I suppose that the flip side to this thinking, that a life is not necessarily worthy unless it falls into some narrow category of "serving the public" with the implied "and not for the sake of shareholders," is that the worthy life would have nothing to serve but for all of the people working in the employ of others simply to get by in their daily lives. Chefs and cooks perhaps? Not quite, but if everyone is off being a do-gooder, to whom will the good be done?

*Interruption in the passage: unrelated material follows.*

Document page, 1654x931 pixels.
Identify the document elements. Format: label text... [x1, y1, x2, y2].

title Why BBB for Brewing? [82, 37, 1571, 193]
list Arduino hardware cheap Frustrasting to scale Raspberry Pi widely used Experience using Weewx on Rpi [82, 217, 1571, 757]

I've wanted to get more into "business" for quite some time now, and now that I am in, and in the thick of things (being the sort whose job it is to help others in the business world do better at the practice of business-ing), I am wondering exactly what it is that I was looking for and what it is that I would really, in the end, like to be doing. The nice thing about this world is that the skills that one learns here are so applicable to the rest of one's career that I feel like the entirety of the world is made up of one business or another, encompassing even those truly "worthy" endeavors.

So does the worthy life need to be exclusively public-facing? Exclusively outwardly-directed? Or can the worthy life straddle the line? Can it serve the public and itself simultaneously? Does the worthy life exclude all those who work for themselves out of necessity, and for the rest of the population out of desire? Is it even important to draw this distinction?

Late at night, one can imagine doing with one's life what one truly ought, and not what one might have believed to be the best course of action at a particular juncture. I am speaking, of course, about myself, and the life I lead versus the life that I will lead when this particular phase has completed. The truth is that there is plenty of time in ones life in which to focus on personal development, to focus on an outward-facing worthwhile development of the world, and that period of life when we are all just running around, frantic, trying to find our place. Though applying the distinction of a life that is fundamentally worthy may not truly fit the mold into which society operates, it is nonetheless an interesting exercise to stop and think, every so often, what one is doing, and what one should be doing.

Everyone has a role in this world. It's just important to do a reality check every so often.